Dataset entries:
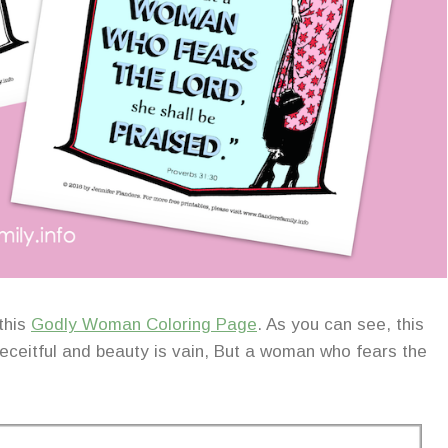
this
Godly Woman Coloring Page
. As you can see, this
deceitful and beauty is vain, But a woman who fears the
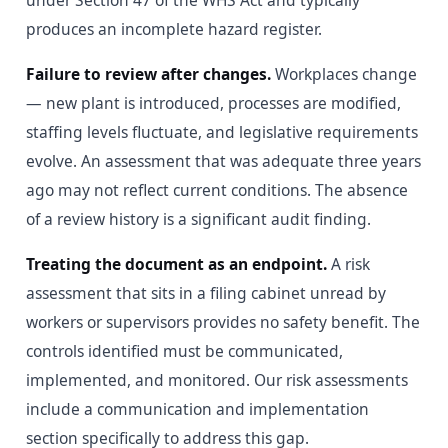
under Section 47 of the WHS Act and typically
produces an incomplete hazard register.
Failure to review after changes.
Workplaces change
— new plant is introduced, processes are modified,
staffing levels fluctuate, and legislative requirements
evolve. An assessment that was adequate three years
ago may not reflect current conditions. The absence
of a review history is a significant audit finding.
Treating the document as an endpoint.
A risk
assessment that sits in a filing cabinet unread by
workers or supervisors provides no safety benefit. The
controls identified must be communicated,
implemented, and monitored. Our risk assessments
include a communication and implementation
section specifically to address this gap.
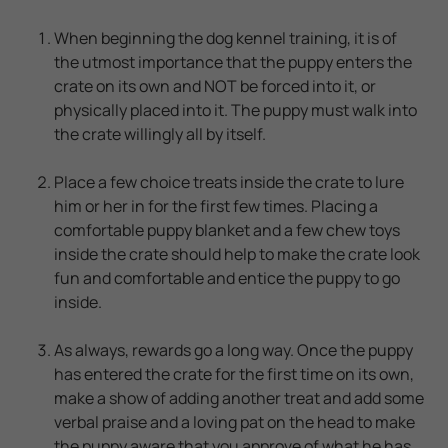
When beginning the dog kennel training, it is of
the utmost importance that the puppy enters the
crate on its own and NOT be forced into it, or
physically placed into it. The puppy must walk into
the crate willingly all by itself.
Place a few choice treats inside the crate to lure
him or her in for the first few times. Placing a
comfortable puppy blanket and a few chew toys
inside the crate should help to make the crate look
fun and comfortable and entice the puppy to go
inside.
As always, rewards go a long way. Once the puppy
has entered the crate for the first time on its own,
make a show of adding another treat and add some
verbal praise and a loving pat on the head to make
the puppy aware that you approve of what he has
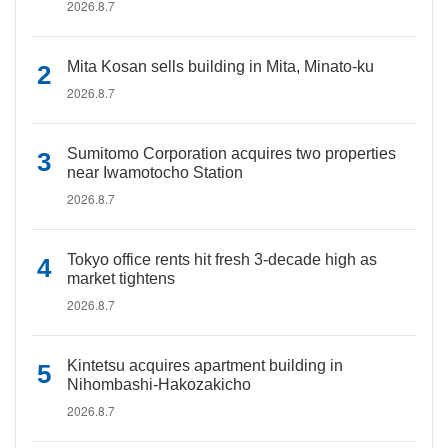
2026.8.7
Mita Kosan sells building in Mita, Minato-ku
2026.8.7
Sumitomo Corporation acquires two properties
near Iwamotocho Station
2026.8.7
Tokyo office rents hit fresh 3-decade high as
market tightens
2026.8.7
Kintetsu acquires apartment building in
Nihombashi-Hakozakicho
2026.8.7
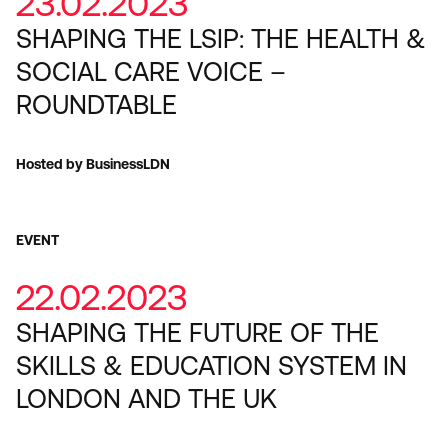
23.02.2023
SHAPING THE LSIP: THE HEALTH &
SOCIAL CARE VOICE –
ROUNDTABLE
Hosted by BusinessLDN
EVENT
22.02.2023
SHAPING THE FUTURE OF THE
SKILLS & EDUCATION SYSTEM IN
LONDON AND THE UK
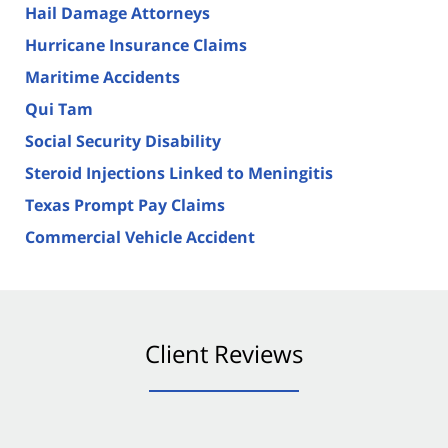
Hail Damage Attorneys
Hurricane Insurance Claims
Maritime Accidents
Qui Tam
Social Security Disability
Steroid Injections Linked to Meningitis
Texas Prompt Pay Claims
Commercial Vehicle Accident
Client Reviews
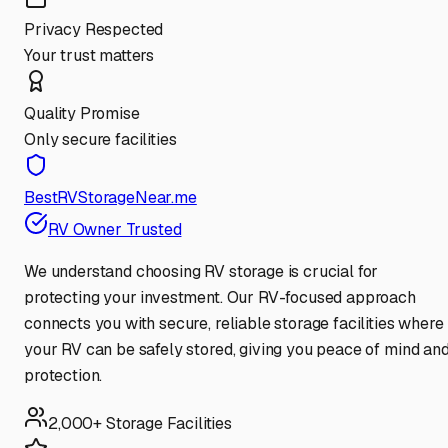
Privacy Respected
Your trust matters
Quality Promise
Only secure facilities
BestRVStorageNear.me
RV Owner Trusted
We understand choosing RV storage is crucial for
protecting your investment. Our RV-focused approach
connects you with secure, reliable storage facilities where
your RV can be safely stored, giving you peace of mind an
protection.
2,000+ Storage Facilities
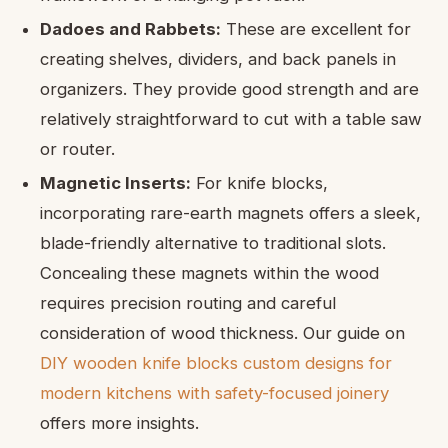
Dadoes and Rabbets:
These are excellent for
creating shelves, dividers, and back panels in
organizers. They provide good strength and are
relatively straightforward to cut with a table saw
or router.
Magnetic Inserts:
For knife blocks,
incorporating rare-earth magnets offers a sleek,
blade-friendly alternative to traditional slots.
Concealing these magnets within the wood
requires precision routing and careful
consideration of wood thickness. Our guide on
DIY wooden knife blocks custom designs for
modern kitchens with safety-focused joinery
offers more insights.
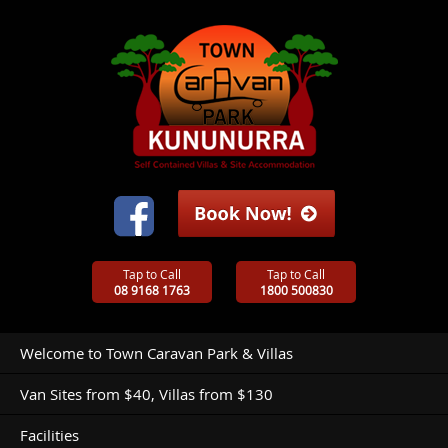
Tap to Call
Tap to Call
08 9168 1763
1800 500830
Welcome to Town Caravan Park & Villas
Van Sites from $40, Villas from $130
Facilities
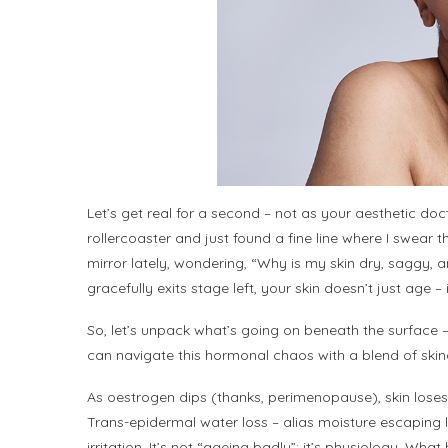
Let’s get real for a second – not as your aesthetic 
rollercoaster and just found a fine line where I swear 
mirror lately, wondering, “Why is my skin dry, saggy, an
gracefully exits stage left, your skin doesn’t just age –
So, let’s unpack what’s going on beneath the surface
can navigate this hormonal chaos with a blend of skinc
As oestrogen dips (thanks, perimenopause), skin loses 
Trans-epidermal water loss – alias moisture escaping like 
irritation. It’s not “ageing badly”; it’s physiology. Wh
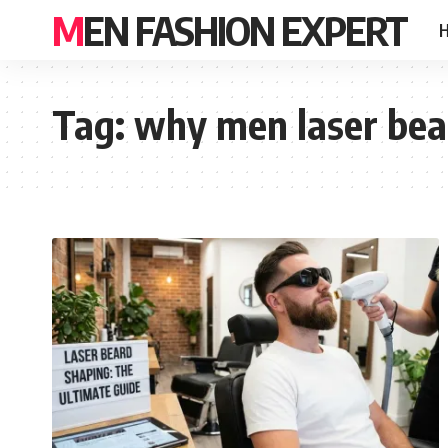
MEN FASHION EXPERT
Tag:
why men laser bea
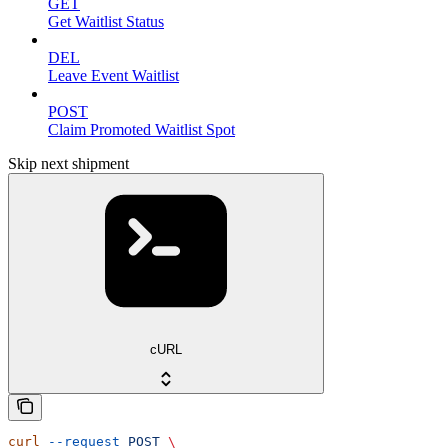
GET
Get Waitlist Status
DEL
Leave Event Waitlist
POST
Claim Promoted Waitlist Spot
Skip next shipment
cURL
curl
 --request
 POST
 \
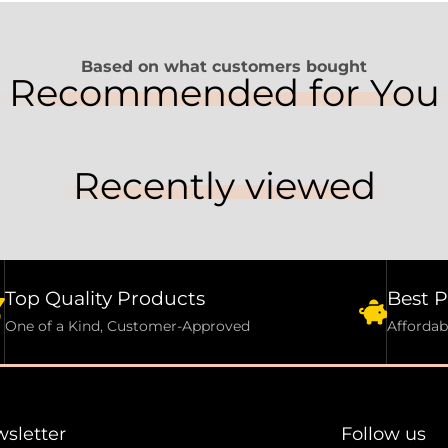
Based on what customers bought
Recommended for You
Recently viewed
Top Quality Products
Best P
One of a Kind, Customer-Approved
Affordab
sletter
Follow us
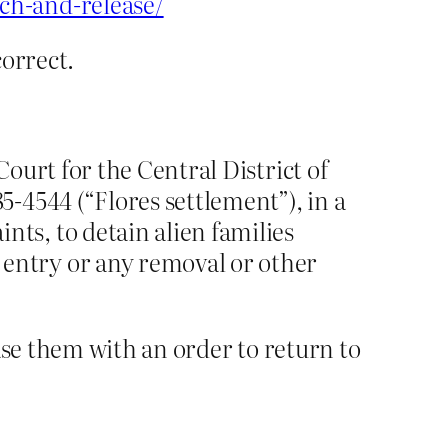
ch-and-release/
correct.
Court for the Central District of
5-4544 (“Flores settlement”), in a
ts, to detain alien families
entry or any removal or other
ase them with an order to return to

* _PROBLEM STATEMENT_
Return each line of the data, keeping its wording exact and omitting pictures.

* _SOLUTION FOR THIS EXERCISE_
this
Godly Woman Coloring Page
. As you can see, this
deceitful and beauty is vain, But a woman who fears the
under Section 47 of the WHS Act and typically
produces an incomplete hazard register.
Failure to review after changes.
Workplaces change
— new plant is introduced, processes are modified,
staffing levels fluctuate, and legislative requirements
evolve. An assessment that was adequate three years
ago may not reflect current conditions. The absence
of a review history is a significant audit finding.
Treating the document as an endpoint.
A risk
assessment that sits in a filing cabinet unread by
workers or supervisors provides no safety benefit. The
controls identified must be communicated,
implemented, and monitored. Our risk assessments
include a communication and implementation
section specifically to address this gap.
When beginning the dog kennel training, it is of
the utmost importance that the puppy enters the
crate on its own and NOT be forced into it, or
physically placed into it. The puppy must walk into
the crate willingly all by itself.
Place a few choice treats inside the crate to lure
him or her in for the first few times. Placing a
comfortable puppy blanket and a few chew toys
inside the crate should help to make the crate look
fun and comfortable and entice the puppy to go
inside.
As always, rewards go a long way. Once the puppy
has entered the crate for the first time on its own,
make a show of adding another treat and add some
verbal praise and a loving pat on the head to make
the puppy aware that you approve of what he has
2026.8.7
Mita Kosan sells building in Mita, Minato-ku
2026.8.7
Sumitomo Corporation acquires two properties
near Iwamotocho Station
2026.8.7
Tokyo office rents hit fresh 3-decade high as
market tightens
2026.8.7
Kintetsu acquires apartment building in
Nihombashi-Hakozakicho
2026.8.7
23.02.2023
SHAPING THE LSIP: THE HEALTH &
SOCIAL CARE VOICE –
ROUNDTABLE
Hosted by BusinessLDN
EVENT
22.02.2023
SHAPING THE FUTURE OF THE
SKILLS & EDUCATION SYSTEM IN
LONDON AND THE UK
Hail Damage Attorneys
Hurricane Insurance Claims
Maritime Accidents
Qui Tam
Social Security Disability
Steroid Injections Linked to Meningitis
Texas Prompt Pay Claims
Commercial Vehicle Accident
Client Reviews
Privacy Respected
Your trust matters
Quality Promise
Only secure facilities
BestRVStorageNear.me
RV Owner Trusted
We understand choosing RV storage is crucial for
protecting your investment. Our RV-focused approach
connects you with secure, reliable storage facilities where
your RV can be safely stored, giving you peace of mind an
protection.
2,000+ Storage Facilities
Dadoes and Rabbets:
These are excellent for
creating shelves, dividers, and back panels in
organizers. They provide good strength and are
relatively straightforward to cut with a table saw
or router.
Magnetic Inserts:
For knife blocks,
incorporating rare-earth magnets offers a sleek,
blade-friendly alternative to traditional slots.
Concealing these magnets within the wood
requires precision routing and careful
consideration of wood thickness. Our guide on
DIY wooden knife blocks custom designs for
modern kitchens with safety-focused joinery
offers more insights.
Tap to Call
Tap to Call
08 9168 1763
1800 500830
Welcome to Town Caravan Park & Villas
Van Sites from $40, Villas from $130
Facilities
Let’s get real for a second – not as your aesthetic 
rollercoaster and just found a fine line where I swear 
mirror lately, wondering, “Why is my skin dry, saggy, an
gracefully exits stage left, your skin doesn’t just age –
So, let’s unpack what’s going on beneath the surface
can navigate this hormonal chaos with a blend of skinc
As oestrogen dips (thanks, perimenopause), skin loses 
Trans-epidermal water loss – alias moisture escaping like 
irritation. It’s not “ageing badly”; it’s physiology. Wh
MEN FASHION EXPERT
Tag:
why men laser bea
GET
Get Waitlist Status
DEL
Leave Event Waitlist
POST
Claim Promoted Waitlist Spot
Skip next shipment
cURL
curl
 --request
 POST
 \
Based on what customers bought
Recommended for You
Recently viewed
Top Quality Products
Best P
One of a Kind, Customer-Approved
Affordab
sletter
Follow us
ch-and-release/
correct.
Court for the Central District of
5-4544 (“Flores settlement”), in a
ts, to detain alien families
entry or any removal or other
ase them with an order to return to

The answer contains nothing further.